Hewitt said it is the annual job of the Legislature to set spending priorities, so the institutions that now receive dedicated funding also should have to appear and make their cases with results and data.
Louisiana’s budget has about $4 billion in dedicated funding out of a $10 billion total budget, and Hewitt would like to free about $850 million from those dedications.
As of Wednesday, only two of the four systems, the University of Louisiana System and Louisiana Career and Technical College System had submitted reports on how they could optimize their spending. The Board is still waiting for reports from the LSU and Southern University Systems.
In the two reports so far, Hewitt said she noticed spending inefficiencies. Hewitt said the Louisiana Career and Technical College System was the most streamlined and efficient.
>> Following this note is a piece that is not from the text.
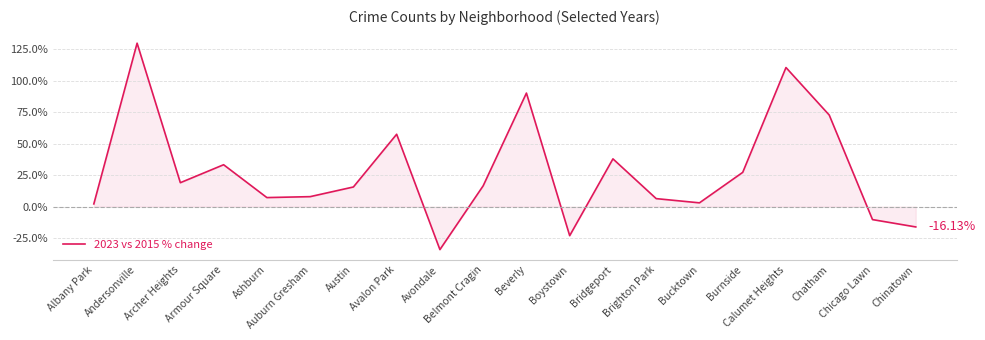

What is the label of the 10th point from the right?

Beverly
The system has consolidated from 42 institutions to 15 over the years.
Stephen Smith, that system’s representative on the Board of Regents, expressed frustration to Hewitt, saying, “We made decisions to consolidate but where is our reward?”
He said it still faces the same funding issues as the other three college systems.
Board of Regents member Marty Chabert suggested that a consolidated management board may not be the final answer.
Currently, all the Board of Regents can do is allocate state funding to the four college systems and then make recommendations to management boards.
Jim Henderson, University of Louisiana System president and chief executive, agreed with Chabert. “Structures in higher education are often changed with minimal results,” he said.
Technology is making centralization occur naturally, Henderson said. He added that It is helping his system serve its highest enrollment in five years with $300 million less in funding than it had eight years ago.